◆ **DIRECTIONS FOR THIS TASK**: What lines in the records below mention "const"? List them all.

◆ **Dataset entries**:
■ ■ ■ ■ ■
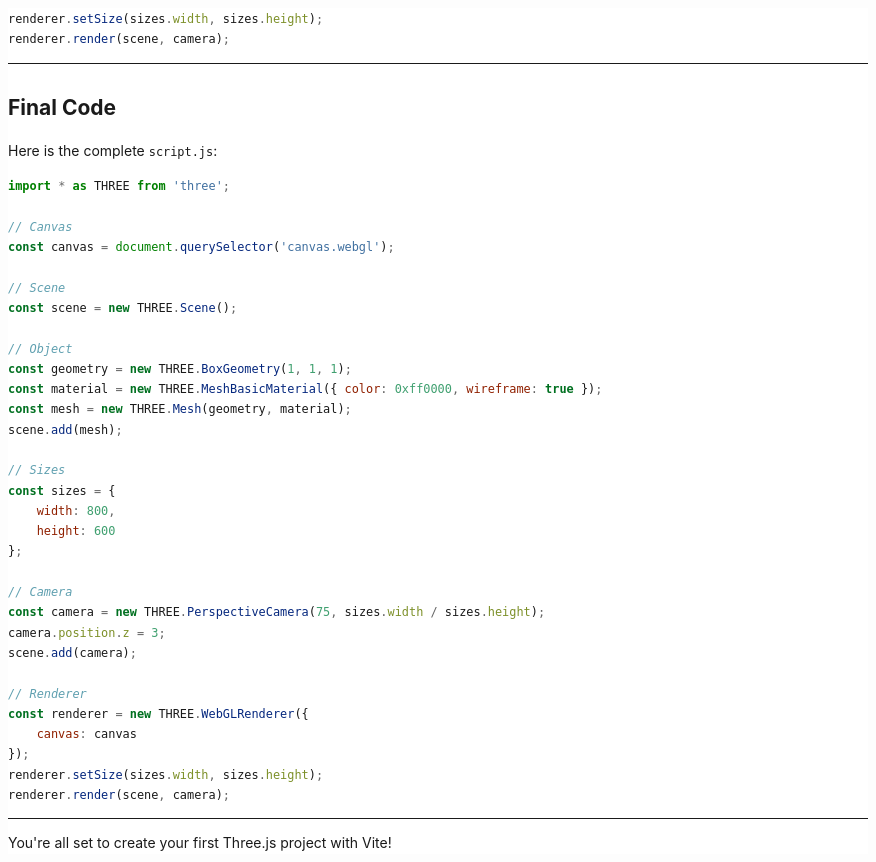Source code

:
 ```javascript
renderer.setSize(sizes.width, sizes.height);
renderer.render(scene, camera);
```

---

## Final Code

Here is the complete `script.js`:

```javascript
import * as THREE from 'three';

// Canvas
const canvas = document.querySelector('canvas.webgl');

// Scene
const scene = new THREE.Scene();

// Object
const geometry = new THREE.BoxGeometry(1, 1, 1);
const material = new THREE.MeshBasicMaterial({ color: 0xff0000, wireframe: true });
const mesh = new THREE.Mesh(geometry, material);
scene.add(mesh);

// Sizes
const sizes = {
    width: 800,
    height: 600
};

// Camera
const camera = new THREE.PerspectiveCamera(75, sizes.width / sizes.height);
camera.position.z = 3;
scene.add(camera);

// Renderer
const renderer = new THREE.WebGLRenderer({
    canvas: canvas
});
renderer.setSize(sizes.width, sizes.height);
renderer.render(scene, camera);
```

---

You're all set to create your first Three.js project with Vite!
■ ■ ■ ■ ■
◆ **WORKED SOLUTION**:
const canvas = document.querySelector('canvas.webgl');
const scene = new THREE.Scene();
const geometry = new THREE.BoxGeometry(1, 1, 1);
const material = new THREE.MeshBasicMaterial({ color: 0xff0000, wireframe: true });
const mesh = new THREE.Mesh(geometry, material);
const sizes = {
const camera = new THREE.PerspectiveCamera(75, sizes.width / sizes.height);
const renderer = new THREE.WebGLRenderer({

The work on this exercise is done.